"A verdade será sempre um escândalo". (In Adriano, M. Yourcenar)

"Quero imaginar sob que novos traços o despotismo poderia produzir-se no mundo... Depois de ter colhido em suas mãos poderosas cada indivíduo e de moldá-los a seu gosto, o soberno estende seus braços sobre toda a sociedade... Não quebra as vontades, mas as amolece, submete e dirige... Raramente força a agir, mas opõe-se sem cessar a que se aja; não destrói, impede que se nasça; não tiraniza, incomoda, oprime, extingue, abestalha e reduz enfim cada nação a não ser mais que um rebanho de animais tímidos, do qual o governo é o pastor. (...)
A imprensa é, por excelência, o instrumento democrático da liberdade."
Alexis de Tocqueville (1805-1859)



domingo, 17 de junho de 2012

O CIRCO E A REALIDADE

A encenação na Comissão Parlamentar Mista de Inquérito (CPMI) do Cachoeira para tentar convencer o cidadão de que a investigação é séria parece mesmo coisa de profissional.
 Os parlamentares se apresentam como atores dispostos a desempenhar bem seus papéis e, ainda, alimentam a possibilidade de os depoentes se colocarem como grandes protagonistas. Tudo muito bem-ensaiado e, principalmente, combinado com o adversário.

As negativas do governador de Goiás, Marconi Perillo (PSDB), que, aparentemente, irritaram alguns parlamentares durante o depoimento de terça-feira, foram só o começo de uma historinha que termina, por agora, com uma conclusão tão óbvia quanto o desfecho de uma novela: os governadores Perillo e Agnelo Queiroz (PT-DF) não estão diretamente ligados ao esquema Cachoeira.

Todos os passos foram cuidadosamente pensados para que o roteiro da CPI tivesse força de convencimento – provocasse aquela sensação de veracidade que somente as boas tramas são capazes de despertar. Primeiro, Perillo nega tudo, se coloca na postura de vítima e não deixa seus sigilos à disposição dos parlamentares.
O PSDB se diz ofendido, aproveita para alfinetar o relator da CPI, o deputado petista mineiro Odair Cunha, que realmente não demonstra bom desempenho.

Os tucanos alegam que o relator não sabe distinguir os tratamentos que devem ser dados a uma testemunha e a um investigado. O depoimento termina sem nenhuma conclusão. E o PSDB mantém aquela postura de partido intocável, como deve ser uma sigla de oposição.

No dia seguinte, na vez do depoimento de Agnelo Queiroz, o palco muda.

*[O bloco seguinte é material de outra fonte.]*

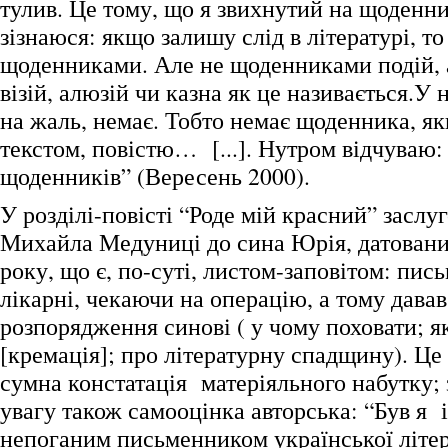
тулив. Це тому, що я звихнутий на щоденни
зізнаюся: якщо залишу слід в літературі, то
щоденниками. Але не щоденниками подій, 
візій, алюзій чи казна як це називається.У 
на жаль, немає. Тобто немає щоденника, як
текстом, повістю… [...]. Нутром відчуваю:
щоденників” (Вересень 2000).
У розділі-повісті “Роде мій красний” заслу
Михайла Медуниці до сина Юрія, датовани
року, що є, по-суті, листом-заповітом: пис
лікарні, чекаючи на операцію, а тому давав
розпорядження синові ( у чому поховати; я
[кремація]; про літературну спадщину). Це
сумна констатація матеріяльного набутку; 
увагу також самооцінка авторська: “Був я 
непоганим письменником української літер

Agora, é o momento de o PT mostrar que é transparente. Agnelo diz que seus sigilos podem ser quebrados, porque se sente muito incomodado na condição de suspeito.

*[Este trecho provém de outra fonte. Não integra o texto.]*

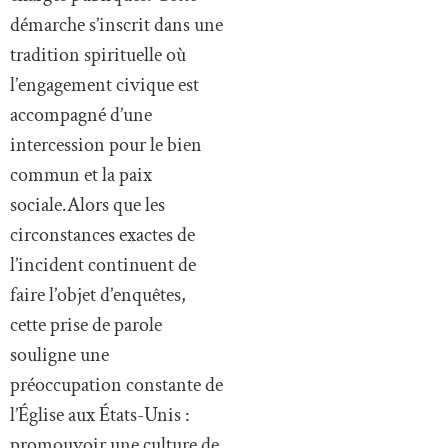
démarche s’inscrit dans une
tradition spirituelle où
l’engagement civique est
accompagné d’une
intercession pour le bien
commun et la paix
sociale.Alors que les
circonstances exactes de
l’incident continuent de
faire l’objet d’enquêtes,
cette prise de parole
souligne une
préoccupation constante de
l’Église aux États-Unis :
promouvoir une culture de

Os companheiros dele – os governistas – entram em êxtase e aplaudem a iniciativa de forma efusiva. Alguns momentos depois, aliados de Perillo anunciam que ele também aceita a quebra de seus sigilos. E, para confirmar tudo, em Goiânia, durante uma coletiva, o próprio Perillo confirma a informação.

Como não poderia deixar de ser, após cada um – tucano e petista – cumprir o seu papel, os parlamentares começam a sinalizar que a quebra dos sigilos não é necessária. Eles deixam a entender que as ligações dos dois governadores com o bicheiro Cachoeira já estavam explicadas. Mas, ainda assim, decidem pela quebra dos sigilos.

Todos começam a demonstrar uma certa satisfação, como se tivessem a certeza de que o espetáculo foi bem-recebido pelo público. Obviamente, não esperavam os gritos de “bravo” e de “mais um”, mas, certamente, avaliaram que o circo ganhou mais público do que a realidade.